A partir da sua experiência clínica e reflexiva, Frankl escreveu sobre uma de suas constatações: a "frustração existencial". "Os pacientes dirigem-se ao psiquiatra porque duvidam do sentido da sua vida ou porque perderam mesmo toda a esperança de o achar", relatou em "Psicoterapia e o sentido da vida: fundamentos da logoterapia e análise existencial" (Quadrante, 2016). Em diálogo com a medicina e a psiquiatria, ele chegou a outra constatação: "Põem-se hoje ao médico problemas que não são propriamente de natureza médica, mas antes de natureza filosófica, e para os quais ele não se acha preparado". Esta situação indica, entre outras coisas, que "a grande doença de nossa época é a falta de objetivo, tédio e falta de significado e propósito" e, portanto, acrescentou, "estou convencido de que uma orientação de sentido é um meio de cura".

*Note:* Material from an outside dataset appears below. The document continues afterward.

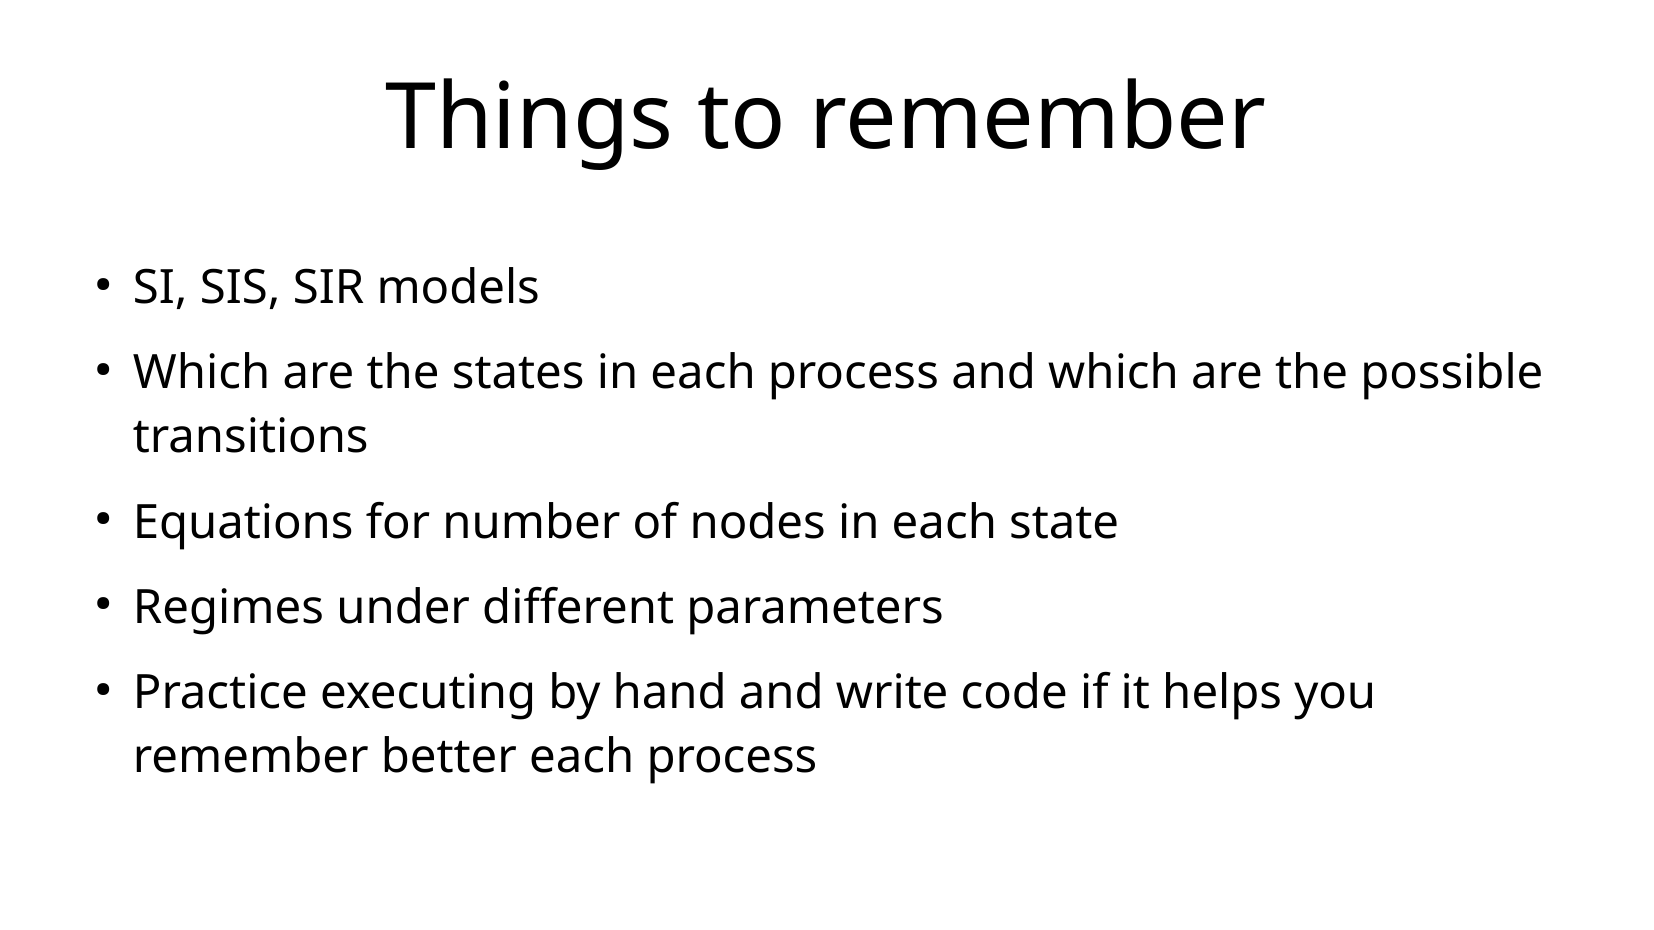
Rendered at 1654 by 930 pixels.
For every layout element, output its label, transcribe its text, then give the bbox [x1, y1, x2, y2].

O desejo de encontrar e cumprir um sentido na vida, defendeu em sua proposta de uma "psicoterapia a partir do espírito", é a motivação básica dos seres humanos e a própria constatação do vazio existencial pode ser positiva no sentido de impulsionar as pessoas na direção contrária:
"Eu não compartilho a opinião do filósofo Jean-Paul Sartre de que devemos aceitar e suportar, com coragem e heroísmo, a absoluta falta de sentido de nossas vidas. Eu penso que nós devemos, antes, aceitar a nossa incapacidade de reconhecer o sentido maior, em termos intelectuais ou meramente racionais. É isto que temos de aceitar. Isso não impede que acreditemos num sentido maior. Mas levar alguém - um paciente, digamos - a aceitar essa concepção não é papel do psiquiatra, mas sobretudo do teólogo."
Para quem não está familiarizado com os teólogos e com o desenvolvimento teológico em nível científico, um bom começo é seguir as sugestões de Thomas Merton e do Papa Francisco: iniciar pela fonte básica da teologia: os salmos, o Evangelho, a Bíblia.